TEXT SECTION
** BEGIN **

SurvivingHB Posted October 17, 2006 Posted October 17, 2006 I went through the same thing as well. My exbf's bday is coming up as well. I don't think I will do anything for him this year. I planned a trip to SF last year and spent more than enough on that trip. You have probably done enough for her as well. I think there will be alot more sleepless nights ahead of you (and me), but we will get better.
Author Confuggled_one Posted October 17, 2006 Author Posted October 17, 2006 Surviving.. i hope you get out of this soon too.. you seem like a nice person.. i am sorry you yourself has to be going through this phase.. i did do a lot for her.. sigh oh well....... thanks for your kind words.. do you plan on even saying a happy bday to him? are you guys on talkin terms?
SurvivingHB Posted October 18, 2006 Posted October 18, 2006 Thank you for the nice comment. I will probably not say anything to him for his bday because he would have enough blessings from others. We are still talking to each othe occasionally, but not much. We did NC for 1 1/2 months and just started talking this past weekend. I don't know if this will help. One of my friends said "If you truely love someone, you will want this person to be happy even you are not part of his/her happiness." If this is how you feel, then it will be easier to set him/her free and set yourself free. We will both get better and stronger slowly but surely. Let me know if you need to chat when you hit the bumps in your recovering process. You need all the support you can get. I will send you my IM and email addr. Keep up the good work.

** END **

WRITTEN TASK 1
Return the lines of the rows without any changes, starting at the line containing "elevation (m): 3150" and ending at the final line of the rows.

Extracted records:
** BEGIN **

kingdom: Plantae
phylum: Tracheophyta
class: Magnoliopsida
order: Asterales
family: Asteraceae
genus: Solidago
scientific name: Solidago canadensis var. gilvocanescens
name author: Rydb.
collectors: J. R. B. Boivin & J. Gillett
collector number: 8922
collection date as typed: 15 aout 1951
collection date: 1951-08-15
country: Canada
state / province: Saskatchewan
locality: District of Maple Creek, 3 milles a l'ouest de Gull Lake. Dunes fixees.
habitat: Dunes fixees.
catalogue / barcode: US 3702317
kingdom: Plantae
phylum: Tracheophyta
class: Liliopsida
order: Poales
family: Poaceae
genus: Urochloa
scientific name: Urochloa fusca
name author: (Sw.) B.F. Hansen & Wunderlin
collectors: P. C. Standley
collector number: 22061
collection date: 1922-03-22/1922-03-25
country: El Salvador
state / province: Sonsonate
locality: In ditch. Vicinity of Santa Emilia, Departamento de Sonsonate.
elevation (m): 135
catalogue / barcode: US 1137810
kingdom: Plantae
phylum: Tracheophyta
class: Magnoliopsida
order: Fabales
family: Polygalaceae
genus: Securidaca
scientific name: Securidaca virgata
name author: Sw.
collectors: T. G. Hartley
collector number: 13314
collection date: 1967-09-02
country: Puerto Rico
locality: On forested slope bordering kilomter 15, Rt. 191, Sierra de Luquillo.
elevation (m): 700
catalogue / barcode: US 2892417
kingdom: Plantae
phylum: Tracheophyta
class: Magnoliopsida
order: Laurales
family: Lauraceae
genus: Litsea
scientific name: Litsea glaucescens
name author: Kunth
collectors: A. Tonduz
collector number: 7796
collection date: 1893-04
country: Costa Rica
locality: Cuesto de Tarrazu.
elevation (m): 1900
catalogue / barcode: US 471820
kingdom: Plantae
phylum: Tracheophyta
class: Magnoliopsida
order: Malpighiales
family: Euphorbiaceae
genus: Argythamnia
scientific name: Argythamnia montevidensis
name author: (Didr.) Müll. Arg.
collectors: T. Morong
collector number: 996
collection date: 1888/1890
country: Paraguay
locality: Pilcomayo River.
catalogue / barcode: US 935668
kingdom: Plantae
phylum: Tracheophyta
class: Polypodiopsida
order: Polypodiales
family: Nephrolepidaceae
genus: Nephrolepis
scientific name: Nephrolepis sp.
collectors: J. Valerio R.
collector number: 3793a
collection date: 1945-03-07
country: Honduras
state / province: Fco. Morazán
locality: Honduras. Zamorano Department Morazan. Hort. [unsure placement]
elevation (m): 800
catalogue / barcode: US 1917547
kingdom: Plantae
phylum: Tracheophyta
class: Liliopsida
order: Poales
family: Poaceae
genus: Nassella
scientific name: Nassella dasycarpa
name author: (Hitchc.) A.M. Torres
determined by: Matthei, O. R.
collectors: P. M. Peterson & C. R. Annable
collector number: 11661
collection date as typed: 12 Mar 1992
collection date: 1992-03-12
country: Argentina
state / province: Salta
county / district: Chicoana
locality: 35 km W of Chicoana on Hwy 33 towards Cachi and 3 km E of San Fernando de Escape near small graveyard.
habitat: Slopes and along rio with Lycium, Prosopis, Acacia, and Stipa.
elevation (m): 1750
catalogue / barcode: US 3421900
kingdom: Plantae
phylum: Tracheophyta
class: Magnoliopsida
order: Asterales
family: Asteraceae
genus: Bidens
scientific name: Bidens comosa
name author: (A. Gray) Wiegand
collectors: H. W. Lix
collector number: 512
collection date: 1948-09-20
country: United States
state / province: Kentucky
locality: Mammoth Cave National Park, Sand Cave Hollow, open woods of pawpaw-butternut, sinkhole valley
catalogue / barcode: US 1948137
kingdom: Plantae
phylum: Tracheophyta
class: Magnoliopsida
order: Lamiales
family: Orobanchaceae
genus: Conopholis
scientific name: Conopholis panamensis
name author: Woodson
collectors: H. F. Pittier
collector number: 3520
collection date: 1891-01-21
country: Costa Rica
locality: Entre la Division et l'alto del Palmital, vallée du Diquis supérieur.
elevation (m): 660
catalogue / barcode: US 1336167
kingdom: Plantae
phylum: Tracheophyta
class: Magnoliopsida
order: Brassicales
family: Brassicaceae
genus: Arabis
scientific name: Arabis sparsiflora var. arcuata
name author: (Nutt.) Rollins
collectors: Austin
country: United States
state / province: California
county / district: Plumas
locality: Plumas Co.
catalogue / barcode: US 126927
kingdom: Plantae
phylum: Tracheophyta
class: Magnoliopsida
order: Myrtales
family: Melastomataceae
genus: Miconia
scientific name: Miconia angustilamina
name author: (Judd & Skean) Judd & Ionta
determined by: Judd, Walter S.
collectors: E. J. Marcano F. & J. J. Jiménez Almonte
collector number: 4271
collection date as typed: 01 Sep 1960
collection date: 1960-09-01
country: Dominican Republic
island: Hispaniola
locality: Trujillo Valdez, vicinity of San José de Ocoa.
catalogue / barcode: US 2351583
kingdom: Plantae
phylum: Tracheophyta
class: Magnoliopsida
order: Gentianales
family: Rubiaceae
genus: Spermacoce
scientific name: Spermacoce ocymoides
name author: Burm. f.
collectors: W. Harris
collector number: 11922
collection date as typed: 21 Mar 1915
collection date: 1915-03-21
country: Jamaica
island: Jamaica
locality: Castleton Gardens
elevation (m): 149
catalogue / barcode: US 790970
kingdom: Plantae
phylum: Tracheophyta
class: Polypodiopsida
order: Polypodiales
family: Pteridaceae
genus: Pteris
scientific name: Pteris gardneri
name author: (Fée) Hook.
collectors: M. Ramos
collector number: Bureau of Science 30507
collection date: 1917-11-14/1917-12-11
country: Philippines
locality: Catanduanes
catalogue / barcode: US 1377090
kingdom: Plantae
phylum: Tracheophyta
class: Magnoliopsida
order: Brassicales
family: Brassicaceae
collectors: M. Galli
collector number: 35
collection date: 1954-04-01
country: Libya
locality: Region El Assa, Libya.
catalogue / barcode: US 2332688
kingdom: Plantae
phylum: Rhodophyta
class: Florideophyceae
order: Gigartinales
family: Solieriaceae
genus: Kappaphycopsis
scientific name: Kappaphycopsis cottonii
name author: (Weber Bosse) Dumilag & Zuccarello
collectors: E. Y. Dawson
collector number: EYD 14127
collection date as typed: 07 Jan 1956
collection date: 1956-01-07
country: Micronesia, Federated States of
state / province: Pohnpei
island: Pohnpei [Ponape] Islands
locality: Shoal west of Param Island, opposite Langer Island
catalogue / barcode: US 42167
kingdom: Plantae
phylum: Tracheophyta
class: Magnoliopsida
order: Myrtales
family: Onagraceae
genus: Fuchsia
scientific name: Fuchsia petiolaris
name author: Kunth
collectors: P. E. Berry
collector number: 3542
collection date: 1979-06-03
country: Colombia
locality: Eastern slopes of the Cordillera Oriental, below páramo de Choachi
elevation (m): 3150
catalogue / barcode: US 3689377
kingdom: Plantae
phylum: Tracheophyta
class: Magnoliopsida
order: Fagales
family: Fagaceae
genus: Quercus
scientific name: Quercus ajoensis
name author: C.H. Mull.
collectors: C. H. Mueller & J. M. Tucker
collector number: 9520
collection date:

** END **

WRITTEN TASK 2
Please retype the passage of the forum thread starting at "Author Confuggled_one Posted" and ending at "on talkin terms?", keeping every character unchanged.

EXPECTED OUTPUT 1
elevation (m): 3150
catalogue / barcode: US 3689377
kingdom: Plantae
phylum: Tracheophyta
class: Magnoliopsida
order: Fagales
family: Fagaceae
genus: Quercus
scientific name: Quercus ajoensis
name author: C.H. Mull.
collectors: C. H. Mueller & J. M. Tucker
collector number: 9520
collection date:

EXPECTED OUTPUT 2
Author Confuggled_one Posted October 17, 2006 Author Posted October 17, 2006 Surviving.. i hope you get out of this soon too.. you seem like a nice person.. i am sorry you yourself has to be going through this phase.. i did do a lot for her.. sigh oh well....... thanks for your kind words.. do you plan on even saying a happy bday to him? are you guys on talkin terms?